──────── Listed entries
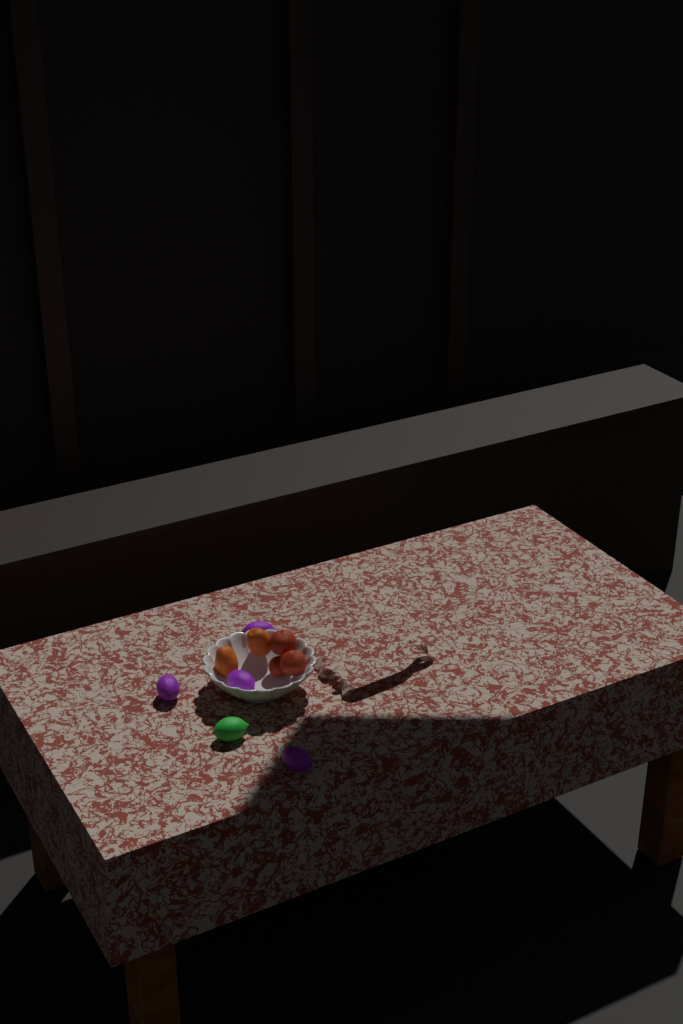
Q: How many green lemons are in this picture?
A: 1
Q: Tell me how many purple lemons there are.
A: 4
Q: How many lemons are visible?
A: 5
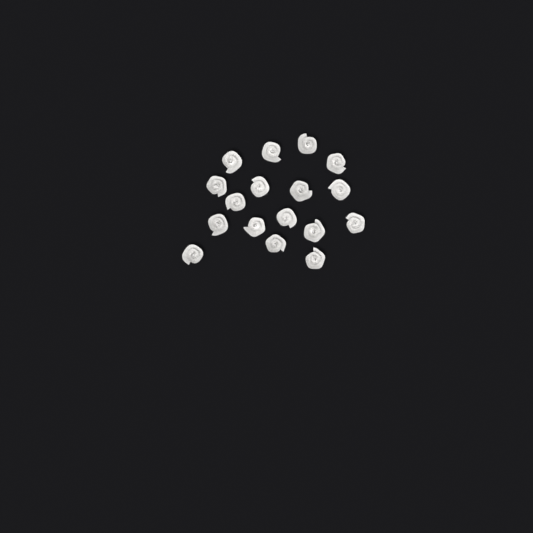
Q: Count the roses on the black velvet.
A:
────────────────
Exercise details.
Repeat all the rows above word for word, leaving out the pictures.

Reply.
Q: How many green lemons are in this picture?
A: 1
Q: Tell me how many purple lemons there are.
A: 4
Q: How many lemons are visible?
A: 5
Q: Count the roses on the black velvet.
A:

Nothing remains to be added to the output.